2023 Hedefi Nükleer mi, Rüzgar Enerjisi mi?

Milli Rüzgar Enerjisi Sistemi (MİLRES) kuruldu. Bu, nükleerden vazgeçtiğimiz anlamına gelir mi?

Özellikle Japonya’da yaşanan felaketten sonra, Avrupa ülkeleri nükleer enerji tesislerinden birer birer vazgeçerken, Türkiye’de ise bunun aksine gelişmeler yaşanıyordu. Geçtiğimiz aylarda çokça tartışılan konu hakkında bazı bürokratların “Ben internetten araştırdım, nükleer enerji en temiz enerjidir,” şeklinde açıklamaları da olmuştu. 25 yıl önceki Çernobil faciasından sonra radyasyon olmadığını kanıtlamak için çay içen bakanı akıllara getiren bu tip açıklamalar, artık daha bilinçli olan kamuoyunu ikna etmeye yetmiyor. 

NTVMSNBC’de yer alan habere göre, enerji devrimi kapıda!

“2023 yılına kadar 20 bin megavat rüzgar enerjisi üretmek için 30 milyar dolar rüzgar türbinlerine yatırılacak. Türkiye, bunun en az 7,5 milyar dolarını kendi imkanlarıyla sağlamayı planlıyor. Bu proje ile, yerli türbin yan sanayiinin temellerinin atılması da amaçlanıyor.

Greenpeace Akdeniz, bu projeyi “Cumhuriyet tarihinin en büyük araştırma geliştirme projesi özelliğini taşıyor.” olarak nitelendiriyor.
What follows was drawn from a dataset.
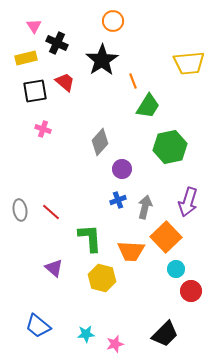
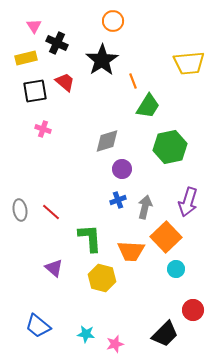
gray diamond: moved 7 px right, 1 px up; rotated 32 degrees clockwise
red circle: moved 2 px right, 19 px down
cyan star: rotated 12 degrees clockwise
Proje, beş kurumun iş birliğiyle gerçekleştiriliyor. Havacılık endüstrisinden TUSAŞ-TAI kanat kısmını, Sabancı Üniversitesi tüm mekanik kısmı, TÜBİTAK Enerji Enstitüsü jeneratör ve elektrik aksamını, İstanbul Ulaşım A.Ş. güç elektroniği kısmını, İTÜ ise rüzgar analizleri ve kule tasarımını yürütecek.

MİLRES’ten sonra rüzgar sanayiini geliştirmek için, iş dünyasıyla birlikte Rüzgar Enerjisi Teknoloji Platformu (RETEP) kuruldu. Bu platformda yerli ve yabancı 11 sanayici yer alıyor. Gerekli parçaları üretecek olanlar da bu şirketler olacak.”

Bu haber akıllara, “Acaba nükleerden vazgeçilmesi gerektiğini anlamaya başlıyor muyuz?” sorusunu getiriyor. Ne diyelim, geç oldu ama güç olmasın!